Future Earnings Agreements - Addressing the crisis of social mobility
Updated: Sep 11, 2020
This might be the first time you’re hearing of ‘Future Earnings Agreements’ (FEAs) – and you are not alone.
First, why are they needed?
There is more demand for workers with prestigious qualifications than ever before as jobs become increasingly complex – however, cost is an insurmountable barrier to these qualifications for most talent.
The courses that lead to the highest-earning outcomes often cost in excess of £30,000. Meanwhile, 75% of UK 20-30 year-olds have combined savings and access to finance of less than £7,500 (ONS).
Thus, the current financial system excludes the less wealthy majority from the education that leads to the best-paid careers, creating a catch 22 situation where the means to uplift income is only affordable to those who already have a high income. This is not only unjust; it is a monumental waste of our brightest talent.
Government student loans are capped at £11,222 for a masters degree and so do not cover the cost of these qualifications. Private debt finance should fill this gap, but it can’t because it is based on a person’s income history, which for young graduates is often low, despite high future earning potential. Banks have long left this market leaving a few private high cost loan companies, charging credit card levels of interest to compensate for the 1 in 10 they bankrupt and leaving many of the remainder burdened with debt for decades due to compounding interest.

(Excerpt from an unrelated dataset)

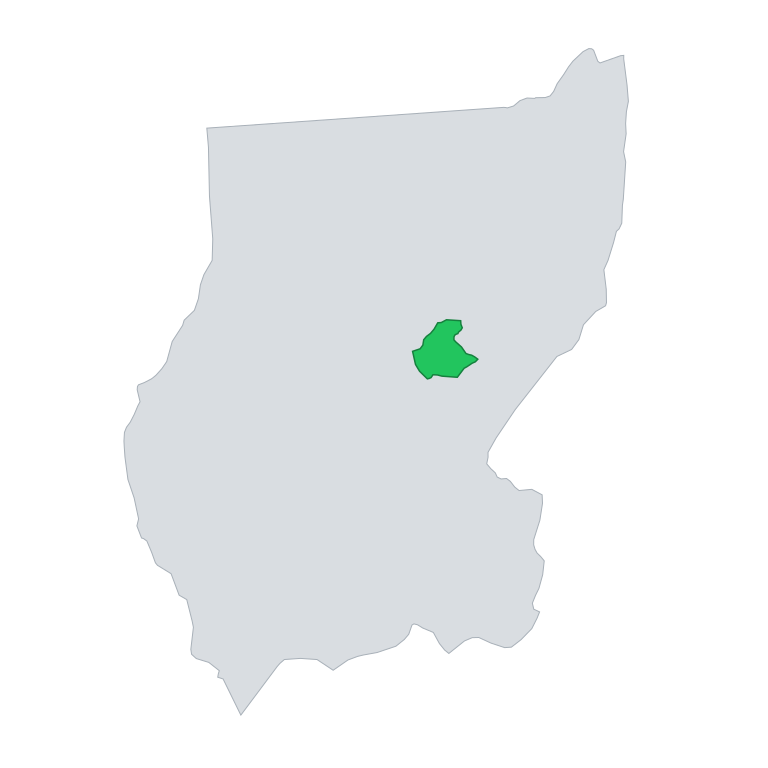 location of Kyankwanzi within Uganda, rotated 176°
{"feature_id": "UGA-5602", "entity_name": "Kyankwanzi", "entity_type": "District", "adm_level": 1, "iso_a3": "UGA", "parent_name": "Uganda", "parent_adm1": "", "projection": "natural_earth1", "projection_center": [31.594, 1.103], "detail": "fine", "context": "in_parent", "style": "filled", "palette": "green", "viewbox_px": 768, "rotation_deg": 176, "n_neighbors": 0, "source": "natural_earth", "source_scale": "10m", "svg_char_len": 2871}
<svg xmlns="http://www.w3.org/2000/svg" viewBox="0 0 768 768"><g transform="rotate(176 384 384)"><path d="M542.9,651.6L532.3,651.6L515.0,651.6L497.7,651.6L480.4,651.6L463.1,651.6L445.8,651.6L428.5,651.6L411.2,651.6L393.9,651.6L376.6,651.6L359.3,651.6L342.0,651.6L324.7,651.6L307.4,651.6L290.1,651.6L272.8,651.6L255.5,651.6L245.3,651.6L243.3,651.3L241.8,650.8L235.3,652.3L228.6,657.2L221.4,659.3L213.7,658.4L212.7,659.0L208.8,658.8L203.2,658.5L198.2,659.8L194.3,664.1L190.3,671.5L183.3,680.0L177.7,687.6L173.0,692.9L162.2,701.7L156.3,704.3L153.4,703.9L151.6,702.3L148.2,691.0L146.1,689.2L125.1,695.0L121.9,695.1L122.2,691.6L120.7,665.1L120.5,648.9L123.2,638.7L124.8,627.0L125.0,616.7L128.8,599.1L127.4,588.6L132.4,551.6L133.7,545.6L135.6,527.8L138.7,522.3L141.5,520.1L145.1,509.2L151.9,491.7L156.7,482.7L155.7,463.0L156.4,449.6L157.5,446.6L167.7,441.6L180.9,429.2L186.5,414.7L194.4,405.4L209.6,399.4L254.8,349.4L275.9,322.4L285.0,308.6L285.3,303.7L287.1,297.2L283.4,292.1L279.1,287.5L277.6,283.3L273.8,281.1L268.4,281.2L264.8,278.1L260.8,272.1L256.7,268.3L243.9,268.6L234.0,262.4L234.2,254.0L238.0,237.3L245.5,218.3L245.9,213.1L244.9,208.6L243.1,204.7L239.7,200.9L236.5,196.4L239.0,182.7L243.7,169.3L247.6,162.6L251.3,155.0L250.3,148.9L244.7,145.8L247.6,139.8L253.6,129.7L265.1,119.4L275.3,112.6L282.0,112.6L295.2,118.0L307.1,124.5L313.7,124.8L321.6,122.1L338.1,110.7L342.0,114.3L346.8,121.2L352.1,132.7L362.4,137.9L367.4,141.5L370.9,142.6L372.9,141.6L376.8,132.6L381.6,127.7L390.4,121.6L409.7,116.6L423.5,115.1L429.4,114.1L439.2,111.2L454.7,102.0L470.0,113.8L486.5,116.1L502.6,116.1L507.4,112.5L510.2,109.7L527.1,90.1L549.9,63.7L565.1,101.0L570.3,103.1L569.5,106.4L568.3,109.5L578.2,118.5L590.4,123.2L594.8,127.8L595.2,132.8L591.1,154.6L591.9,160.8L595.8,182.7L603.1,187.6L609.6,209.6L622.6,218.9L624.5,221.6L627.5,232.2L631.5,243.9L634.7,246.6L636.6,247.3L640.4,259.7L638.2,266.6L641.2,287.8L646.1,306.6L647.5,329.2L647.5,339.2L647.4,345.2L646.3,353.8L643.9,358.8L639.8,363.6L635.2,371.2L631.1,379.3L628.6,383.3L630.6,395.5L630.1,398.7L629.0,400.3L623.1,402.1L615.5,405.4L610.9,408.6L604.5,414.8L599.2,421.5L592.3,441.2L580.8,456.5L578.9,461.6L568.0,470.7L563.2,482.0L560.2,495.8L556.0,505.7L546.8,519.3L544.7,540.7L545.0,583.6L542.6,632.5L542.9,651.6Z" fill="#d9dde1" stroke="#a8b0b8" stroke-width="1"/><path d="M340.4,386.1L347.6,394.2L351.2,401.3L353.2,414.6L345.5,416.6L342.5,420.1L341.3,425.4L338.3,428.5L334.1,431.2L330.3,435.1L326.1,441.3L322.6,441.3L317.2,443.7L303.1,441.8L303.1,438.2L302.0,434.6L303.5,432.4L306.0,430.6L306.8,429.1L308.4,428.7L309.9,427.9L310.9,426.2L311.2,423.2L309.4,420.9L304.1,415.5L300.1,408.7L297.4,407.5L294.5,406.6L291.5,404.6L288.7,402.2L291.3,399.8L294.6,398.6L300.2,395.4L303.0,394.1L310.4,385.6L325.7,387.8L330.1,389.3L334.5,389.8L336.6,387.1L338.5,386.4L340.4,386.1Z" fill="#22c55e" stroke="#15803d" stroke-width="1.5"/></g></svg>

The unsuitable nature of debt for student finance has created a significant market dislocation, with students who don’t already have wealth effectively locked out of “productive investment” into higher education. This is also a missed opportunity for lenders who do not invest in the large and profitable market segment - the postgraduate UK market is worth over £10bn per annum.
That’s where Future Earnings Agreements (FEAs) come in - a new form of student finance designed specifically for this market. This is fundamentally different from debt as the cost of the qualification is not required to be repaid with interest, instead the graduate shares a percent of their future earnings for a defined period i.e. there is no fixed amount to be repaid and no compounding with interest. Those graduates who benefit most from the degree and earn the most will repay the most up to a maximum cap, while those who earn less than expected and can afford less, repay less. This means that on average, investors in FEAs get their money back plus a little more.
For borrowers it means repayments are deferred until they earn a reasonable salary. As the total amount to repay is capped, if a graduate pays more than expected, the loan may be paid off earlier. On the other hand, if the individual pays less than expected, no extra repayments would need to be made, mitigating the risk of the burden of insurmountable debt for decades. FEAs do not have an interest rate, instead the amount to be repaid is linked directly to the amount of income earned.
Outcome-based finance is a crucial step to democratise access to opportunity and enable all talent to reach their career potential. FEAs address the UN Sustainable Development Goals (SDG) by reducing the poverty premium on education and reducing inequalities. Since the 17 goals of the UN are interconnected, dealing with one will necessitate tackling others. Most importantly, the UN Goals are the leading ESG (Environmental, Social, and Governance) Framework for companies, emphasizing on the need to serve the long-term goals of our society.
StepEx is currently the only provider of FEAs in the UK that is regulated by the UK’s Financial Conduct Authority (FCA).